INfluencia : comment est né le livre Data démocratie ?
Thomas Jamet : l’idée est née pendant la pandémie, quand la crise du Covid a mis au jour différentes fragilités des institutions et une place encore plus imposante des plateformes numériques. En sortie de crise, nous avons poursuivi nos réflexions en alliant des réflexions issues de nos univers professionnels respectifs : la communication où le numérique est une constante en ce qui me concerne, le Web3 et les cryptomonnaies pour Florian Freyssenet, la finance pour Lionel de Sousa. Chacun dans notre domaine, nous sommes au cœur du réacteur et nous gérons tous les jours des solutions dans l’univers du numérique.
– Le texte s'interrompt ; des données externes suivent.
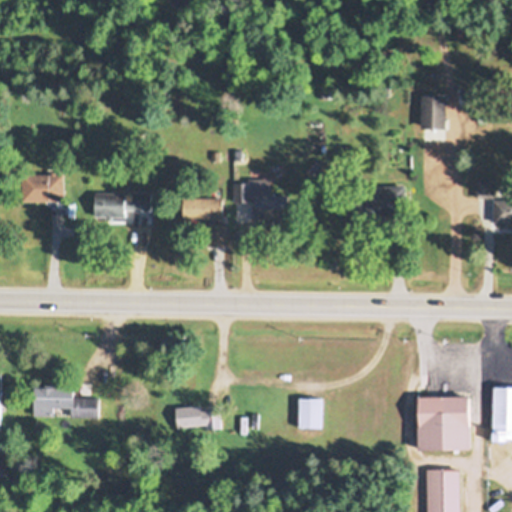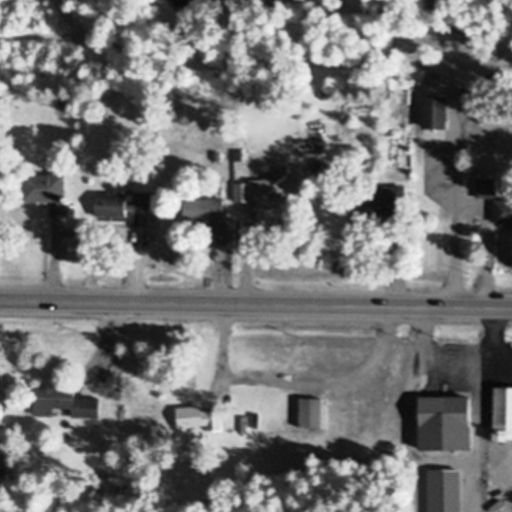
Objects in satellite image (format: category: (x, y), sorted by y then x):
building: (436, 112)
building: (47, 187)
building: (487, 188)
building: (260, 200)
road: (467, 200)
building: (123, 203)
building: (383, 204)
building: (205, 208)
building: (504, 211)
road: (256, 304)
road: (455, 354)
road: (289, 384)
building: (0, 400)
building: (66, 401)
building: (504, 412)
building: (200, 416)
building: (449, 423)
building: (445, 490)
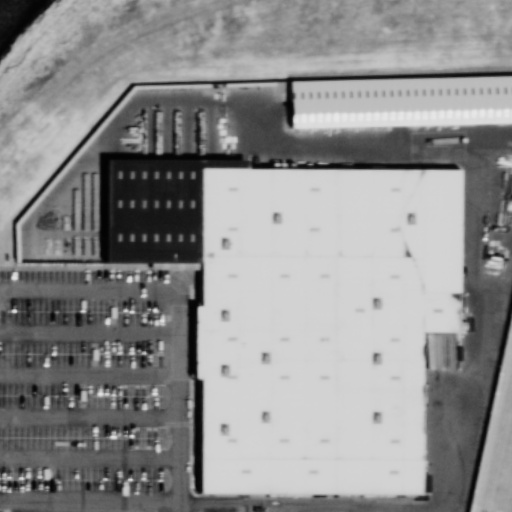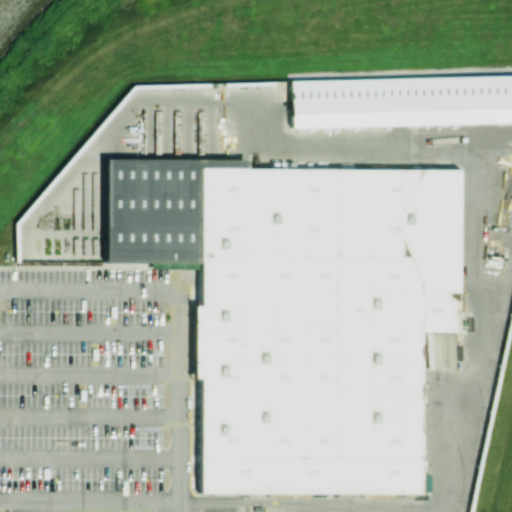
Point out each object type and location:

Nous voulions donc proposer un livre vivant et optimiste – peut-être un peu utopique – pour que le citoyen numérique retrouve foi dans l’idéal démocratique grâce à la technologie.
Lionel Dos Santos de Sousa : face à la montée du complotisme et à la déconnexion entre l’état, les médias et le citoyen qui ne sait plus qui croire ou pour qui voter, nous sommes résolument « solutionnistes ». Les citoyens sont les premiers créateurs de données et de valeur du pays. Ils ont des attentes qui dépassent les clivages sociaux ou politiques et peuvent émerger grâce à la donnée. Nous voulons trouver le moyen de développer une organisation et de faire parler les données pour répondre à ces attentes universelles, comme les grandes entreprises technologiques y parviennent déjà. Cette fois, pas pour mercantiliser les individus mais pour faire naître une offre humaine qui les fasse rêver à nouveau.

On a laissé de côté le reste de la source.